Question

Two plates each of mass $m$ are connected by a massless spring as shown below.

A weight $w$ is put on the upper plate which compresses the spring further. When $w$ is removed, the entire assembly jumps up.
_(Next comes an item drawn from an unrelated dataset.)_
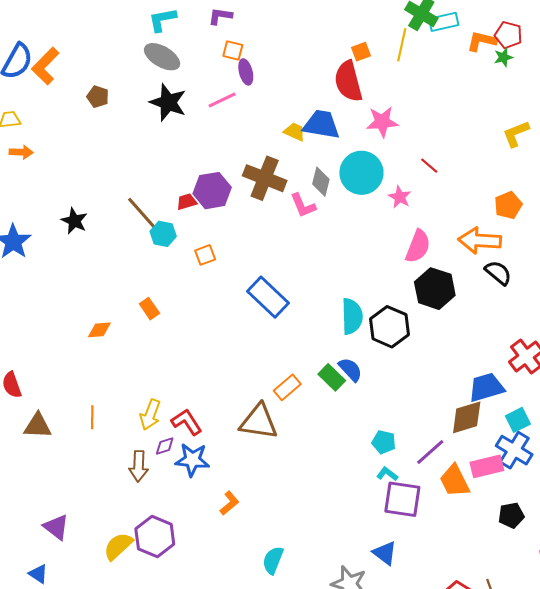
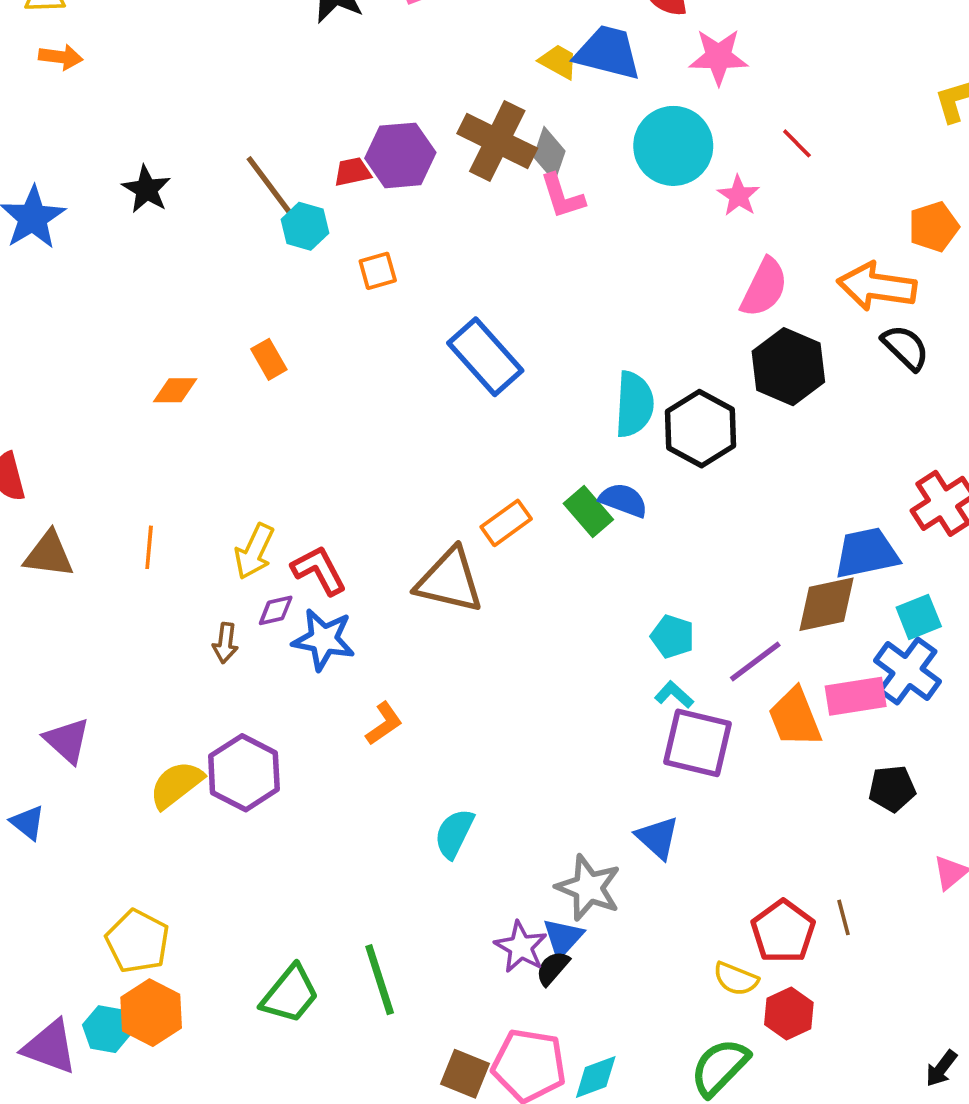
gray diamond: (321, 182) -> (549, 154), moved
blue semicircle: (350, 369) -> (623, 500), turned -32
brown arrow: (139, 466) -> (225, 643), size x0.7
The minimum weight $w$ needed for the assembly to jump up when the weight is removed is just more than

• A. m
• B. 2m
• C. 3m
• D. 4m

Answer 1

Answer: (B)

For block $m_{2}$ to lift off,
Spring force = Weight of block
$\Rightarrow $ $kx = mg$ or $x =\frac{mg}{k}$
Now, from energy conservation (position (I and II marked in the diagram),
Initial stored energy (due to $h$ compression) = Energy of extended spring + Potential energy of mass of upper block
$\Rightarrow \frac{1}{2}kh^{2}=mg \left(h+x\right)+\frac{1}{2}kx^{3}$
$\Rightarrow \frac{1}{2}kh^{2}=mg\left(h+\frac{mg}{k}\right)+\frac{1}{2}k\left(\frac{mg}{k}\right)^{2}$
$\Rightarrow \frac{1}{2}kh^{2}=mgh+\frac{m^{2}g^{2}}{k}+\frac{m^{2}g^{2}}{2k}$
$\Rightarrow \frac{kh^2}{2} = mgh + \frac{3m^2g^2}{2k}$
$\Rightarrow k^{2}h^{2}- (2mgk)h -3m^2g^2 =0 $
$h = \frac {2mgk \pm \sqrt{4m^{2}g^{2}k^{2}-4(k^{2})(-3m^{2}g^{2})}}{2k^{2}}$
$=\frac{2mgk\pm4mgk }{2k^{2}}=\frac{3mg}{k}$
or $hk = 3mg$
Now, considering equilibrium in position 1,
Spring force = Weight of upper block +Weight of mass M
$\Rightarrow kh =mg+Mg$
$ \Rightarrow 3mg =mg+Mg $
or $M=2m $